Look below for the line that contains "write_data(random_data);", then copy it and each following line exactly, through and including the line that contains "task write_data;".

--------

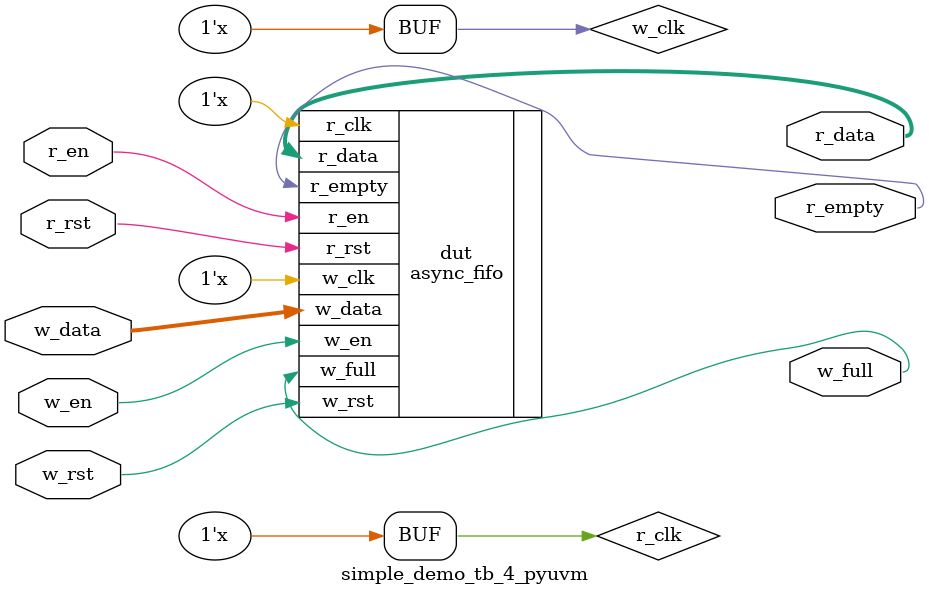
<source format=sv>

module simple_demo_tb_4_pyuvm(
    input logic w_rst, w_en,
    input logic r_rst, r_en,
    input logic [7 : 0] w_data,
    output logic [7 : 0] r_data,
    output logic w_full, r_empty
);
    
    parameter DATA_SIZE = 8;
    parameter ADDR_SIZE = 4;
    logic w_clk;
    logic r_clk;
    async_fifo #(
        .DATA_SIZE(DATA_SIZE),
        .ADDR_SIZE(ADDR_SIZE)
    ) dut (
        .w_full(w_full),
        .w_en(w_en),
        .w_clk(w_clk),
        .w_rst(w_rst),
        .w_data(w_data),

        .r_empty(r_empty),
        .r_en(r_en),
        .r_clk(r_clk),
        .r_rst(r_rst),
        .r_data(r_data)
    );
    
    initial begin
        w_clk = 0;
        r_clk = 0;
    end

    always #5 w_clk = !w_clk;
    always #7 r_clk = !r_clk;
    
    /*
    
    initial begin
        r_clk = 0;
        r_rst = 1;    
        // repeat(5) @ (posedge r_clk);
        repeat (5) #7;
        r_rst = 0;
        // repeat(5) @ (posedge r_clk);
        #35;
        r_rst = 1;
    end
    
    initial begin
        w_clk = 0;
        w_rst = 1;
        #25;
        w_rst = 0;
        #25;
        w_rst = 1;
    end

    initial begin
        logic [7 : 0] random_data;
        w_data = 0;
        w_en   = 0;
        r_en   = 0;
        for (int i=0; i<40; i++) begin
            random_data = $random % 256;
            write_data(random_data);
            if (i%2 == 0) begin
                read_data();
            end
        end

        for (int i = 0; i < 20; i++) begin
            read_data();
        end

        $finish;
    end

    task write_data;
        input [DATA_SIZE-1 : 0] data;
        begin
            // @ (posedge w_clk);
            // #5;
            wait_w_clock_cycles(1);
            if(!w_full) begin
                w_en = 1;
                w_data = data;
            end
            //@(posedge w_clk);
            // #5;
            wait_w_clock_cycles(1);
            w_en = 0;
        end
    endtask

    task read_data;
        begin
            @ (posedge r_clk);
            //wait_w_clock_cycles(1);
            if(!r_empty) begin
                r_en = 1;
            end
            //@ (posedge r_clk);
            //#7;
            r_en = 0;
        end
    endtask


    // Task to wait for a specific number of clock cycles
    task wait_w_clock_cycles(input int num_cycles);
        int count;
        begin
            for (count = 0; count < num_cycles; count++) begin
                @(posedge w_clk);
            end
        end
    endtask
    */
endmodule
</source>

--------

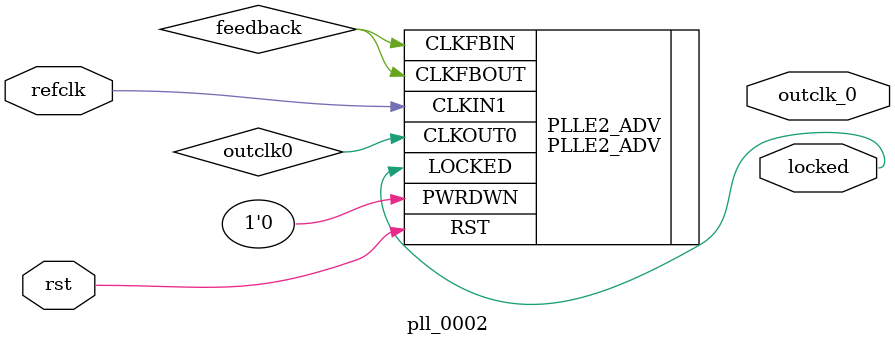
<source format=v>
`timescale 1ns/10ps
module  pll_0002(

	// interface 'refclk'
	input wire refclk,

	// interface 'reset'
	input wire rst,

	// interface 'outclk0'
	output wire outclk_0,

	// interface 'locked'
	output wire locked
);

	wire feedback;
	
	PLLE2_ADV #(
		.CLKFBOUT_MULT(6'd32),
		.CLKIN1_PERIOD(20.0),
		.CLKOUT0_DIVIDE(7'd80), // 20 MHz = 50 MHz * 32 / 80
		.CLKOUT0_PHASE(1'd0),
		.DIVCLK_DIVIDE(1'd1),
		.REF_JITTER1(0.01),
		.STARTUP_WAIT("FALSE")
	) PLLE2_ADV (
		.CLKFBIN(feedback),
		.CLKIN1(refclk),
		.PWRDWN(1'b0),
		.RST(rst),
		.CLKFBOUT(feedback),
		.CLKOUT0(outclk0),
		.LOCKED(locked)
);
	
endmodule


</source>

--------

RESPONSE TO THIS TASK:
            write_data(random_data);
            if (i%2 == 0) begin
                read_data();
            end
        end

        for (int i = 0; i < 20; i++) begin
            read_data();
        end

        $finish;
    end

    task write_data;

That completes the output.